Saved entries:
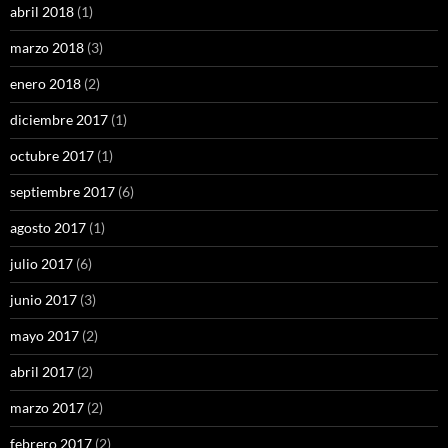
abril 2018
(1)
marzo 2018
(3)
enero 2018
(2)
diciembre 2017
(1)
octubre 2017
(1)
septiembre 2017
(6)
agosto 2017
(1)
julio 2017
(6)
junio 2017
(3)
mayo 2017
(2)
abril 2017
(2)
marzo 2017
(2)
febrero 2017
(2)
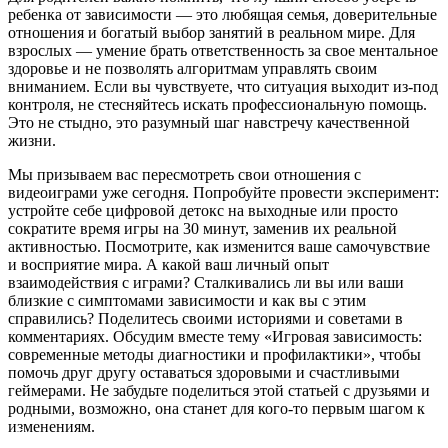
ребенка от зависимости — это любящая семья, доверительные
отношения и богатый выбор занятий в реальном мире. Для
взрослых — умение брать ответственность за свое ментальное
здоровье и не позволять алгоритмам управлять своим
вниманием. Если вы чувствуете, что ситуация выходит из-под
контроля, не стесняйтесь искать профессиональную помощь.
Это не стыдно, это разумный шаг навстречу качественной
жизни.
Мы призываем вас пересмотреть свои отношения с
видеоиграми уже сегодня. Попробуйте провести эксперимент:
устройте себе цифровой детокс на выходные или просто
сократите время игры на 30 минут, заменив их реальной
активностью. Посмотрите, как изменится ваше самочувствие
и восприятие мира. А какой ваш личный опыт
взаимодействия с играми? Сталкивались ли вы или ваши
близкие с симптомами зависимости и как вы с этим
справились? Поделитесь своими историями и советами в
комментариях. Обсудим вместе тему «Игровая зависимость:
современные методы диагностики и профилактики», чтобы
помочь друг другу оставаться здоровыми и счастливыми
геймерами. Не забудьте поделиться этой статьей с друзьями и
родными, возможно, она станет для кого-то первым шагом к
изменениям.
Лучшие документальные фильмы и сериалы об игровой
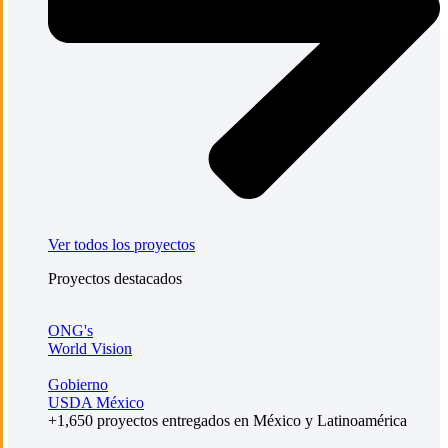
Ver todos los proyectos
Proyectos destacados
ONG's
World Vision
Gobierno
USDA México
+1,650 proyectos entregados en México y Latinoamérica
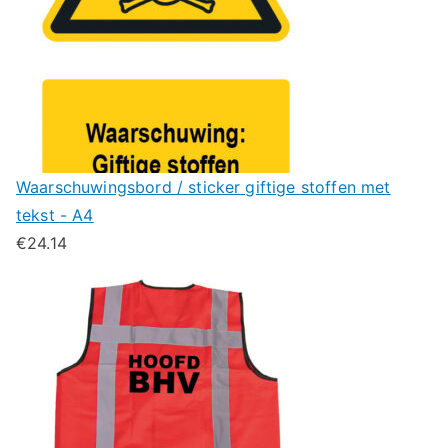
Waarschuwingsbord / sticker giftige stoffen met
tekst - A4
€
24.14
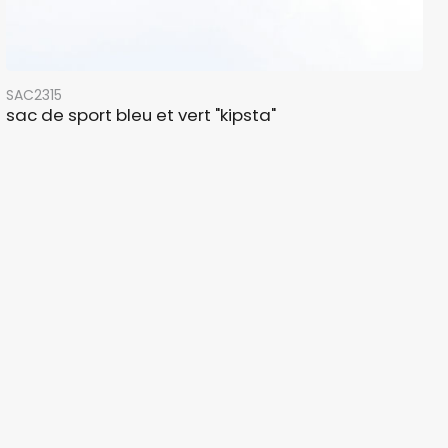
SAC2315
sac de sport bleu et vert "kipsta"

◆ **PROBLEM REQUIREMENTS**: The pictures stay out of the copy. Set down the entries above precisely.

◆ **ANSWER AREA**:
abril 2018
(1)
marzo 2018
(3)
enero 2018
(2)
diciembre 2017
(1)
octubre 2017
(1)
septiembre 2017
(6)
agosto 2017
(1)
julio 2017
(6)
junio 2017
(3)
mayo 2017
(2)
abril 2017
(2)
marzo 2017
(2)
febrero 2017
(2)
ребенка от зависимости — это любящая семья, доверительные
отношения и богатый выбор занятий в реальном мире. Для
взрослых — умение брать ответственность за свое ментальное
здоровье и не позволять алгоритмам управлять своим
вниманием. Если вы чувствуете, что ситуация выходит из-под
контроля, не стесняйтесь искать профессиональную помощь.
Это не стыдно, это разумный шаг навстречу качественной
жизни.
Мы призываем вас пересмотреть свои отношения с
видеоиграми уже сегодня. Попробуйте провести эксперимент:
устройте себе цифровой детокс на выходные или просто
сократите время игры на 30 минут, заменив их реальной
активностью. Посмотрите, как изменится ваше самочувствие
и восприятие мира. А какой ваш личный опыт
взаимодействия с играми? Сталкивались ли вы или ваши
близкие с симптомами зависимости и как вы с этим
справились? Поделитесь своими историями и советами в
комментариях. Обсудим вместе тему «Игровая зависимость:
современные методы диагностики и профилактики», чтобы
помочь друг другу оставаться здоровыми и счастливыми
геймерами. Не забудьте поделиться этой статьей с друзьями и
родными, возможно, она станет для кого-то первым шагом к
изменениям.
Лучшие документальные фильмы и сериалы об игровой
Ver todos los proyectos
Proyectos destacados
ONG's
World Vision
Gobierno
USDA México
+1,650 proyectos entregados en México y Latinoamérica
Waarschuwingsbord / sticker giftige stoffen met
tekst - A4
€
24.14
SAC2315
sac de sport bleu et vert "kipsta"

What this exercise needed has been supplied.